KBRA Affirms Ratings for Kayne Anderson BDC, Inc.
17 Jun 2024 | New York
KBRA affirms the issuer and senior unsecured debt ratings of BBB for Kayne Anderson BDC, Inc. (NYSE: KBDC) ("the company"). The rating Outlook is Stable.
Key Credit Considerations
The ratings are supported by KBDC’s diversified $1.8 billion investment portfolio consisting almost entirely of senior secured first lien debt (99%) across 33 industries with a strategy focused on investing in private, middle market companies with median EBITDA of $37 million as of March 31, 2024. The top four portfolio sectors were Trading Companies & Distributors (12.3%), Food Products (9.9%), Health Care Providers & Services (7.9%), and Commercial Services & Supplies (7.9%). KBDC's investment portfolio is conservative, with weighted average portfolio company leverage and interest coverage of 4.0x and 3.0x, respectively. KBDC benefits from exemptive relief to co-invest in all directly negotiated loans among Kayne Anderson Private Credit ("KAPC") vehicles. KAPC is a $6.5 billion AUM subsidiary of Kayne Anderson Capital Advisors, L.P. ("KACALP"), a $35 billion AUM investment platform with 150 investment professionals, and benefits from shared resources, including research, deal sourcing, and administrative services, including treasury management. Although unseasoned, the investment portfolio had just one portfolio company on non-accrual status accounting for 0.4% of investments at cost and fair value as of March 31, 2024. KAPC's solid underwriting and risk management practices of a highly granular investment portfolio have resulted in the credit platform's solid credit performance over its 12-year history.
As of March 31, 2024, the company's liquidity was solid with available credit lines and cash of $381.5 million set against no near-term unsecured debt maturities and unfunded portfolio company commitments of $169.1 million. Within days of quarter end, the company increased its commitment under the Wells Fargo Facility by $145 million. KBDC’s leverage was low at 0.81x as of March 31, 2024, reflecting the $118.7 million of called capital in February 2024 and conservative investment deployment. Furthermore, subsequent to quarter-end, the company made a final capital call of $269.9 million and listed on the NYSE, raising an additional $100 million of equity. The company’s target leverage range is 1x-1.25x and the company’s asset coverage ratio was 223%, providing a solid cushion to its 150% regulatory asset coverage to withstand additional market volatility in a less favorable economic environment.
These strengths are counterbalanced, in part, by KBDC’s mostly secured funding profile (~89%). Management intends to issue additional senior unsecured debt when economically viable with a target range of unsecured debt to total debt of 30%-40%, which would increase financial flexibility and unencumber assets for the benefit of the unsecured noteholders.

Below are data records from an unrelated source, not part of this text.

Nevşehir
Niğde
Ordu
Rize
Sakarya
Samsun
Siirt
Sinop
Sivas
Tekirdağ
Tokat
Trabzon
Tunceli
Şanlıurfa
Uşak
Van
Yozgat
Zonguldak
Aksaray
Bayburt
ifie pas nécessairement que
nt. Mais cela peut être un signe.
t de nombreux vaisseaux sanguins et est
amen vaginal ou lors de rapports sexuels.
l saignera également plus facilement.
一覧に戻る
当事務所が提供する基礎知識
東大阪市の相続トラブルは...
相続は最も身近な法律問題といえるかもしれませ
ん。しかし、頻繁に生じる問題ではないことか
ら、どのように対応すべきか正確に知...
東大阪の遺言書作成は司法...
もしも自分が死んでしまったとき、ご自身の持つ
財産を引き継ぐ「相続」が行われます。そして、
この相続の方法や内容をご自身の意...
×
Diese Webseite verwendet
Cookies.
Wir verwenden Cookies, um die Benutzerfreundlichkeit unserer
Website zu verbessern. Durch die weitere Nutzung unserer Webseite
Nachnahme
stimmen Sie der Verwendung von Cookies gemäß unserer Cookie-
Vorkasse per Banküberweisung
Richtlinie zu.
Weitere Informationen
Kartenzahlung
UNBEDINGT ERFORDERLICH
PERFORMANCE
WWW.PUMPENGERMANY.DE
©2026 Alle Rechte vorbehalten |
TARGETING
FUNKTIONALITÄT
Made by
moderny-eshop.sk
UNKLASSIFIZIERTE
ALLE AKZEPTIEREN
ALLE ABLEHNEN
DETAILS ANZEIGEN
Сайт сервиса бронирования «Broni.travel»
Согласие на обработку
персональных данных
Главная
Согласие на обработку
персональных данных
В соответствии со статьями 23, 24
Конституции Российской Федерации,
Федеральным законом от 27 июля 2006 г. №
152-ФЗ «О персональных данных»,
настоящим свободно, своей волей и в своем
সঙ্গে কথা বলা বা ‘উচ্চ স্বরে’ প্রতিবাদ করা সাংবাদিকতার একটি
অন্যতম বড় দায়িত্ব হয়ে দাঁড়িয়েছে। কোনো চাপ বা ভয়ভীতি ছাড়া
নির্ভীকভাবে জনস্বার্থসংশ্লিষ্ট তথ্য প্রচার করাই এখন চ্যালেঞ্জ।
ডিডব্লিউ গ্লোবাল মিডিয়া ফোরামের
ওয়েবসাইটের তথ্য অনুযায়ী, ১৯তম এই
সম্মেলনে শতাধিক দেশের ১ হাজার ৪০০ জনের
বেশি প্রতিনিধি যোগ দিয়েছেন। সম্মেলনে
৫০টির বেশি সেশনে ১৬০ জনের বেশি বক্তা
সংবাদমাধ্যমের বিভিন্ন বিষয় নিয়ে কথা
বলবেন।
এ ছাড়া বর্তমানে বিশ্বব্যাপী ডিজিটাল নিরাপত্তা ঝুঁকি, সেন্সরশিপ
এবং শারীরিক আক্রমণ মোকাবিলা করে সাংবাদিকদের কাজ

In addition, ratings strengths are counterbalanced by potential risks related to KBDC’s business as a business development company ("BDC"), the illiquid nature of the assets, and retained earnings constraints as a regulated investment company ("RIC"), as well as an uncertain economic environment with high base rates, inflation, and geopolitical risk.
KBDC is an externally managed, closed-end, non-diversified investment management company that elected to be treated as a BDC under the Investment Company Act of 1940 and as an RIC, which, among other things, must distribute to its shareholders at least 90% of the company’s investment company taxable income. The company was formed as a Delaware limited liability company in 2020 and commenced operations on February 5, 2021, when it simultaneously converted to a Delaware corporation. On May 22, 2024, the company began trading on the New York Stock Exchange. The company is managed by KA Credit Advisors, LLC, an indirect subsidiary of KACALP.
Rating Sensitivities
The ratings are unlikely to be upgraded over the intermediate term. The Outlook could be revised to Negative, or the rating could be downgraded, if a prolonged downturn in the U.S. economy has a material impact on performance, including increased non-accruals and a significant rise in leverage. An increased focus on riskier investments or a change in the current management structure and/or a change in strategy and risk management that negatively impacts credit metrics could also pressure ratings.